= WHAT THIS TASK INVOLVES =
Under this line sits a listing. Repeat exactly and only its lines from the one holding "FIGURE 8 | Changes" through the one holding "Table 3. Experimental"; skip pictures.

= PROVIDED ENTRIES =
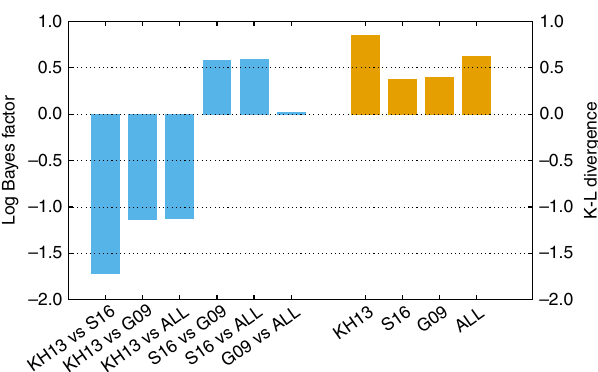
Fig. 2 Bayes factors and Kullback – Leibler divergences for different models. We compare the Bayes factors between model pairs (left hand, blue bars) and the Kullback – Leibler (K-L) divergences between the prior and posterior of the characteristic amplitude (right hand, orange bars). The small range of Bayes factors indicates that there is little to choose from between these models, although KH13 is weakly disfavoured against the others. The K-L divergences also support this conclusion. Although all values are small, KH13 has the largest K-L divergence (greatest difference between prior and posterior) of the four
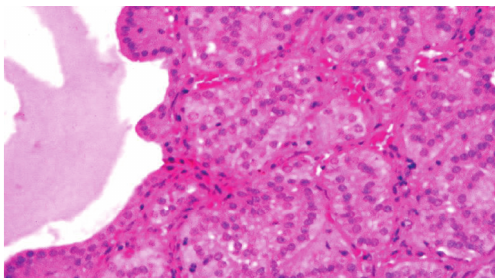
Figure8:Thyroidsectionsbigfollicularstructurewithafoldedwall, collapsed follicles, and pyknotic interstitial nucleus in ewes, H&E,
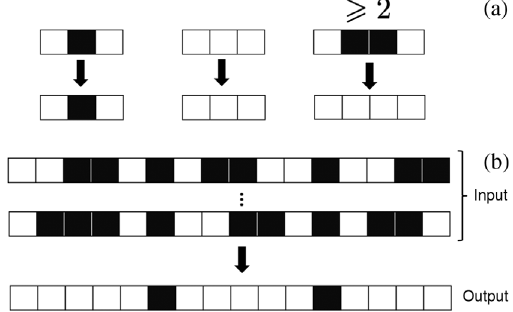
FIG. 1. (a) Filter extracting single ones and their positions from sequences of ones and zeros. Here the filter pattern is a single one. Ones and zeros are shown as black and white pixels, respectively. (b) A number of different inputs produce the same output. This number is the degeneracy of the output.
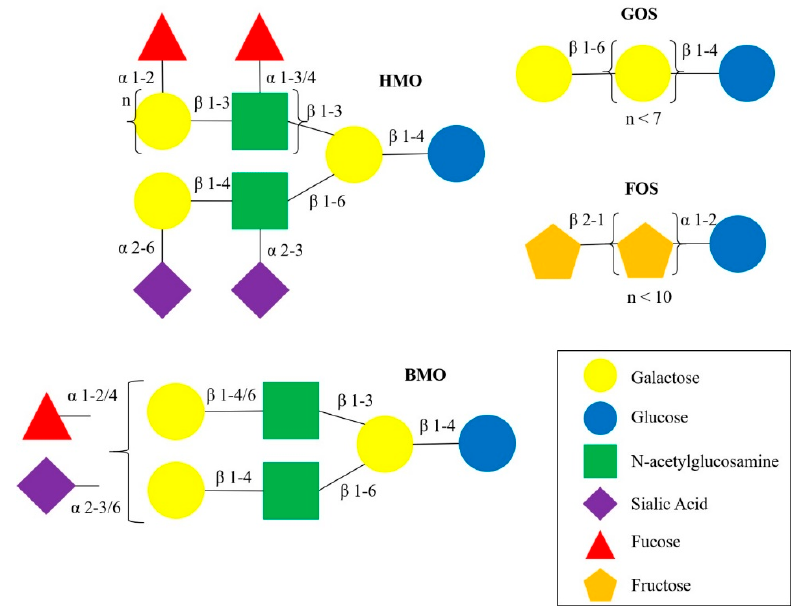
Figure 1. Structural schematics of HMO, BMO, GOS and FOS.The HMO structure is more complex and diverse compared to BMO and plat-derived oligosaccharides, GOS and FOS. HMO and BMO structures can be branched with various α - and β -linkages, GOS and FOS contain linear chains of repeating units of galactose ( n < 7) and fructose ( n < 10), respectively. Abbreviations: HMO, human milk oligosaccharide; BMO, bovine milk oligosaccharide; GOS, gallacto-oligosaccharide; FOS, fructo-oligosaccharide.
* * *
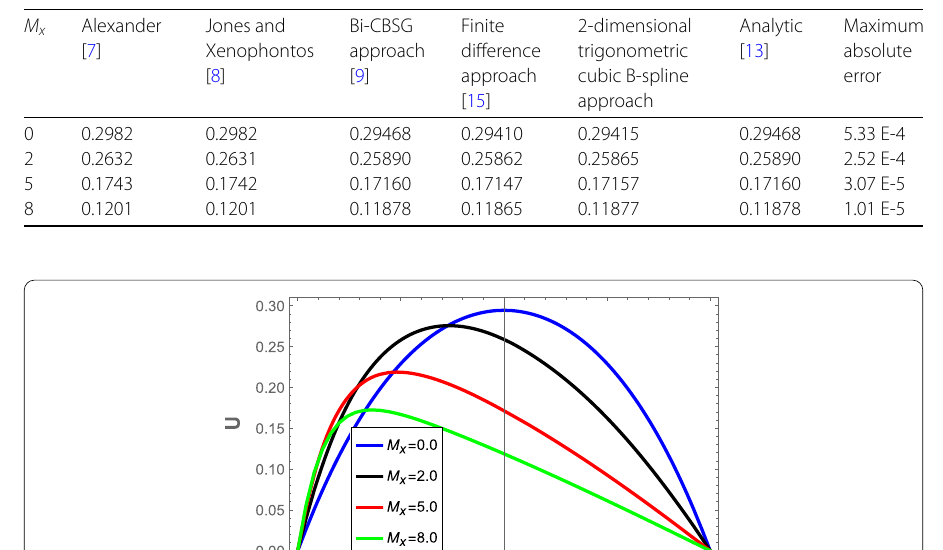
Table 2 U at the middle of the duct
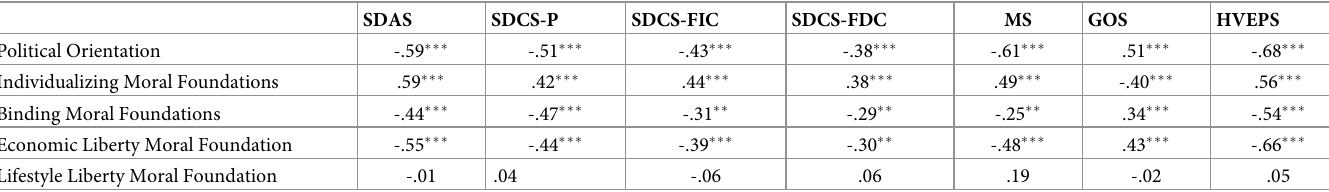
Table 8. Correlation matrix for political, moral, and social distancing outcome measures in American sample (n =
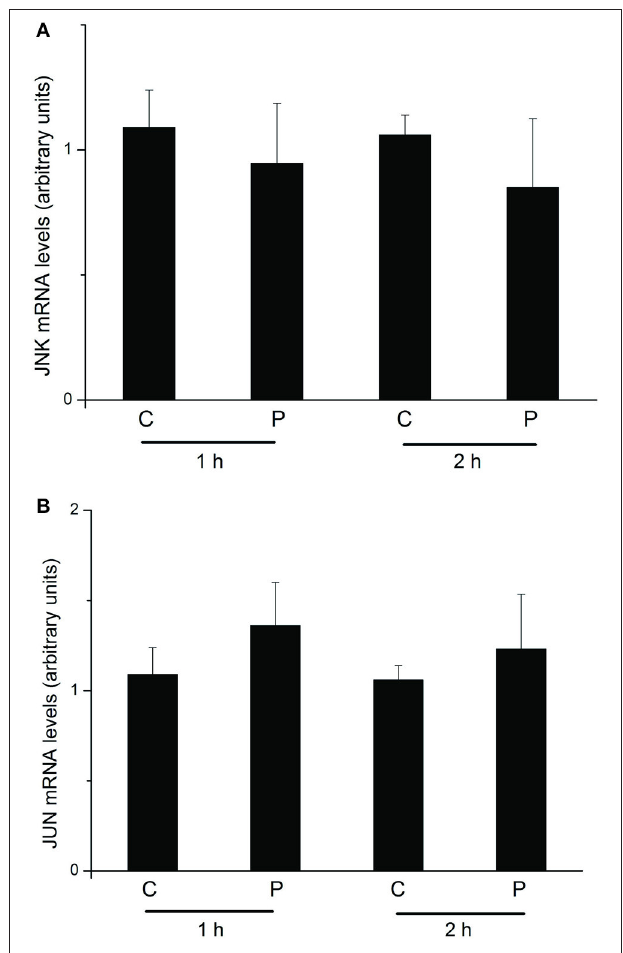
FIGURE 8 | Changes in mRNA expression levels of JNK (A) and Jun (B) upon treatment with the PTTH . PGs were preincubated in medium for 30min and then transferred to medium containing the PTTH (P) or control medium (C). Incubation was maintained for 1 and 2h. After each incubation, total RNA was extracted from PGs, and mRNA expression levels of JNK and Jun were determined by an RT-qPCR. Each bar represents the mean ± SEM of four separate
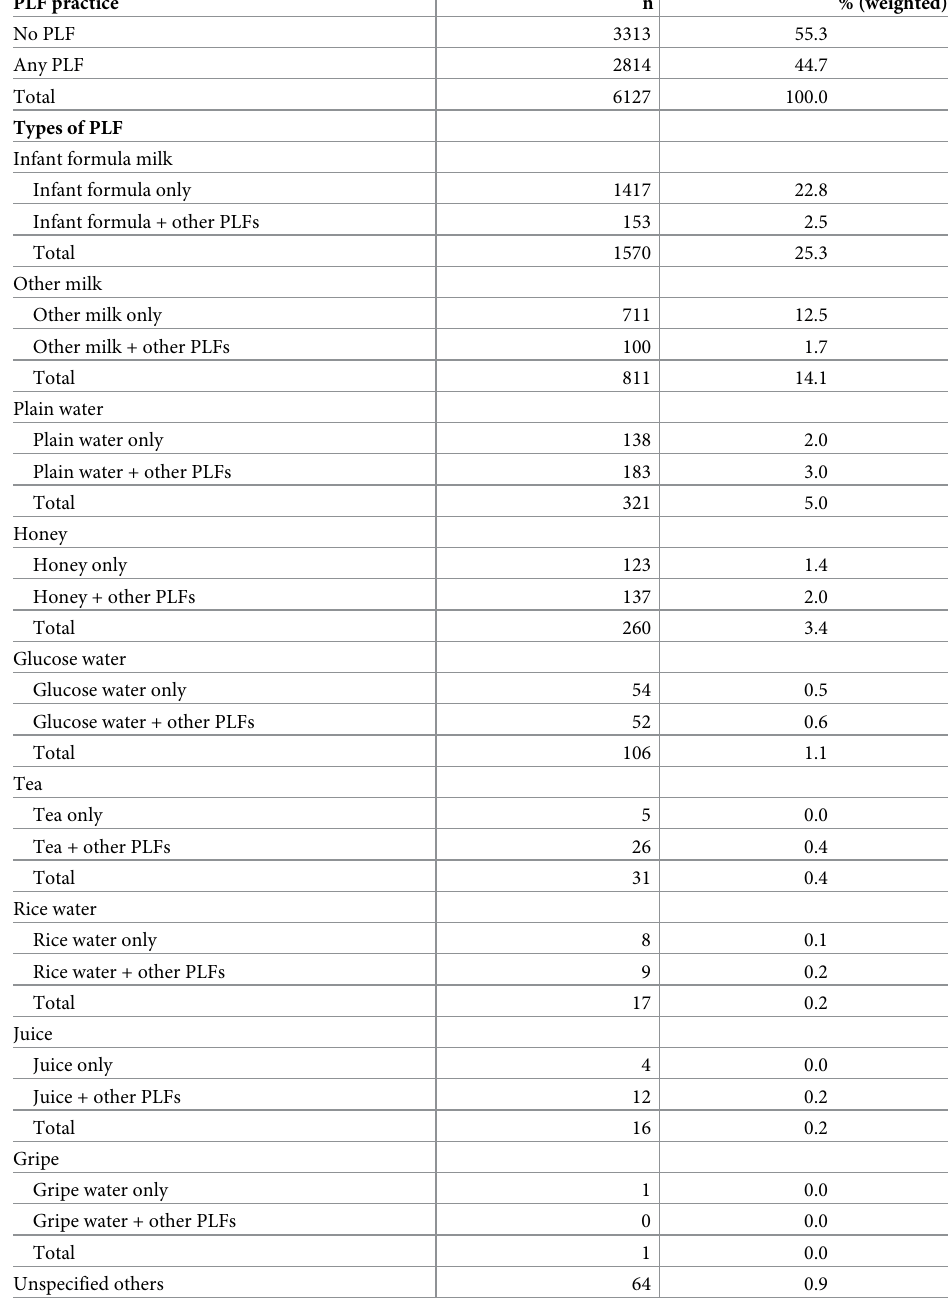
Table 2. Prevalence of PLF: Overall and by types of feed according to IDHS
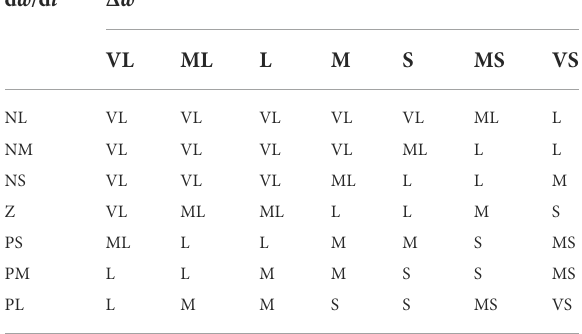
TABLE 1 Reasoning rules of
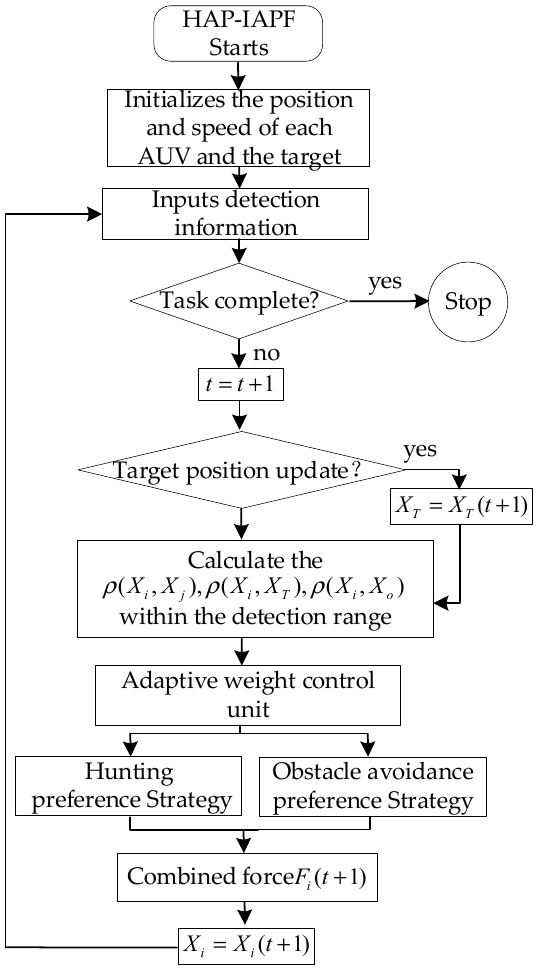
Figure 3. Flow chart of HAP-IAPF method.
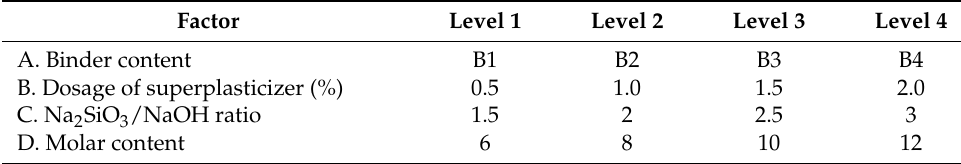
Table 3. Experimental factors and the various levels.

= WRITTEN RESPONSE =
FIGURE 8 | Changes in mRNA expression levels of JNK (A) and Jun (B) upon treatment with the PTTH . PGs were preincubated in medium for 30min and then transferred to medium containing the PTTH (P) or control medium (C). Incubation was maintained for 1 and 2h. After each incubation, total RNA was extracted from PGs, and mRNA expression levels of JNK and Jun were determined by an RT-qPCR. Each bar represents the mean ± SEM of four separate
Table 2. Prevalence of PLF: Overall and by types of feed according to IDHS
TABLE 1 Reasoning rules of
Figure 3. Flow chart of HAP-IAPF method.
Table 3. Experimental factors and the various levels.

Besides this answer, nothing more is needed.